### Objectives
1. Using the interview excerpt on Indian solar manufacturing, decide whether each statement below agrees with it. Answer yes or no for each and quote the deciding words.
(a) India's cell manufacturing capacity is about 25 GW.
(b) The PLI program aims to build an integrated value chain from polysilicon to module manufacturing.
(c) Avaada Group aims to reach 30 GW of capacity by 2025.
2. In the interview excerpt on Indian solar manufacturing, turn the paragraph beginning "Currently, solar manufacturing equipment" into a short bulleted list that keeps its main facts.
3. Answer these questions using the interview excerpt on Indian solar manufacturing.
(a) Where does India rank worldwide in solar power capacity?
(b) From which places is solar manufacturing equipment currently imported?
(c) Who recognized Avaada as the leading utility-scale solar developer, and for which year?

### Given text
A: Despite having an ALMM (Approved List of Models and Manufacturers) enlisted module manufacturing capacity of ~25 GW, the cell manufacturing capacity in India is considerably low at ~4-5 GW. On a global scale, cell manufacturing is also low, even in countries like the U.S.

The PLI program is focused on developing an integrated value chain from polysilicon to module manufacturing.

It is true that with the massive scale of technology adoption by the Chinese, equipment, and machinery for high-efficiency module manufacturing would be imported from China. Further, Chinese technical experts and professionals would be required to install the assembly lines in the Indian factories.

With silica and polysilicon being the chief ingredient and China having control over the global polysilicon market, independence from Chinese imports can’t be achieved in the immediate short-to-medium term. However, on a longer-term horizon, such reliance may get reduced drastically.

India has the world’s fifth-largest solar power capacity but relies on Chinese imports. This is the best opportunity to increase our domestic manufacturing capacity. India is largely dependent on imports of silica, but we have the potential to improve capabilities in other aspects.

Currently, solar manufacturing equipment is imported from China or Europe, but that is again a one-time exercise. Our government has already taken steps to boost local manufacturing, promoting R&D by funding and establishing research centers, and taking steps to address the shortage of skilled workers and technology.

Q: Can you tell us about Avaada’s current operation, projects in the pipeline, and its contribution to making the energy transition achievable?

A: Avaada Energy is India’s leading integrated energy enterprise with business interests across the energy transition value chain. It is one of India’s fastest-growing renewable energy companies, a top performer in the Indian RE space, and has commissioned some of India’s largest renewable energy projects.

Avaada Group has built one of India’s largest portfolios of solar power projects and aims to reach 11 GW capacity by 2025 and 30 GW capacity by 2030.

Avaada has also been recognized by Mercom as the leading utility-scale solar developer in CY 2022.

### Provided data
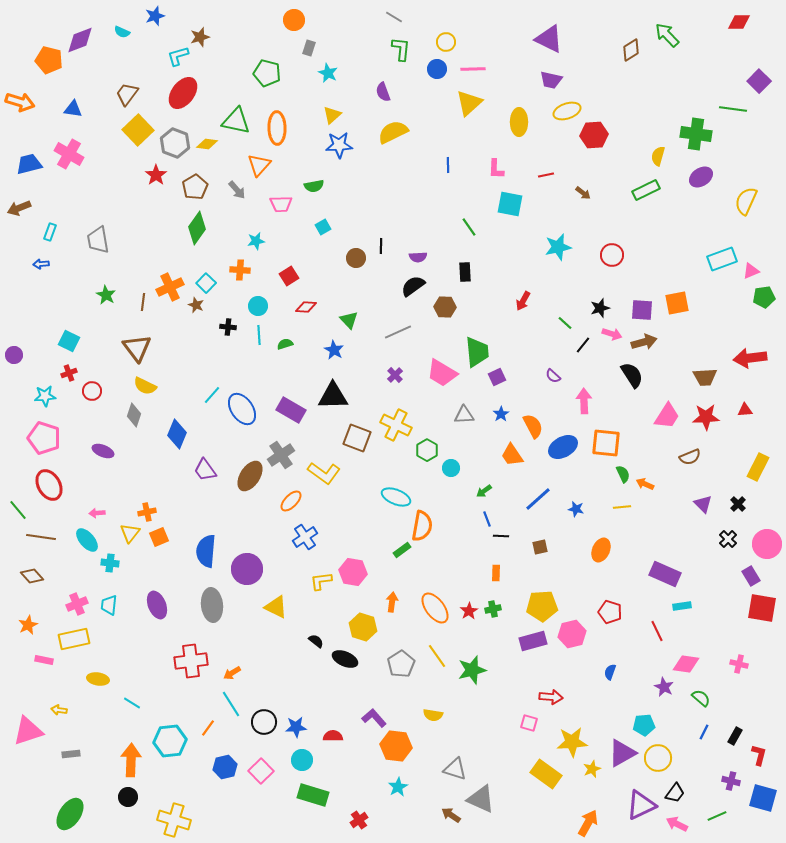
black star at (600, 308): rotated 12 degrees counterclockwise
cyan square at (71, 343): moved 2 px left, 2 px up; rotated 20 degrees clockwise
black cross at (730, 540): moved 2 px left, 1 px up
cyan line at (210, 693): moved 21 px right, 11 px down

### The solutions
1.
(a) No. "the cell manufacturing capacity in India is considerably low at ~4-5 GW"
(b) Yes. "The PLI program is focused on developing an integrated value chain from polysilicon to module manufacturing."
(c) No. "aims to reach 11 GW capacity by 2025 and 30 GW capacity by 2030"

2.
- Solar manufacturing equipment is currently imported from China or Europe, but this is a one-time exercise.
- The government has already taken steps to boost local manufacturing.
- It promotes R&D by funding and establishing research centers.
- It is addressing the shortage of skilled workers and technology.

3.
(a) India has the world's fifth-largest solar power capacity.
(b) It is imported from China or Europe.
(c) Mercom recognized Avaada, for CY 2022.